Teaching special-needs students is challenging and stressful.
Special education teachers are in short supply across the country, and have been for as long as I can remember. Hawaii has a radical approach, writes Dylan Peers McCoy on NPR. The state, which is one huge public school district, pays more. Special-ed teachers earn an extra $10,000 a year.
The extra money persuaded Heather Carll to return to special-ed teaching, McCoy reports.
Before the incentive, in October 2019, almost 30% of the state’s special education positions were vacant or staffed by teachers without appropriate licenses, district data shows. By October 2021, that number dropped by half, to about 15%.
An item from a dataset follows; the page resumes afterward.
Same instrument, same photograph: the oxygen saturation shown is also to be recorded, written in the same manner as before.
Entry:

Differential pay also is helping in Detroit, which began paying special-ed teachers $15,000 more this school year, writes McCoy.
Atlanta began offering new special-ed teachers $3,000 bonuses in 2019 to compete with neighboring districts. Within a month, 30 vacancies were filled. This school year, in a pilot program Atlanta is offering those incentives to all special education teachers.
Paying more could “make sense financially” if districts start thinking about the cost of recruiting and replacing teachers, says Chad Aldeman, who studies school finance at Georgetown University’s Edunomics Lab.
However, teachers and their unions often resist paying more to teachers with hard-to-find skills. They want everyone to be treated the same, whether they’re teaching physics or phys ed.
Some California districts are paying extra for bilingual teachers, who also are in short supply, I wrote for Education Next. In the past, schools relied on aides, often native Spanish speakers with a high school education. It was a disaster. Now that most programs use the double-immersion model, which appeals to educated native-English-speaking parents, they can’t get away with that.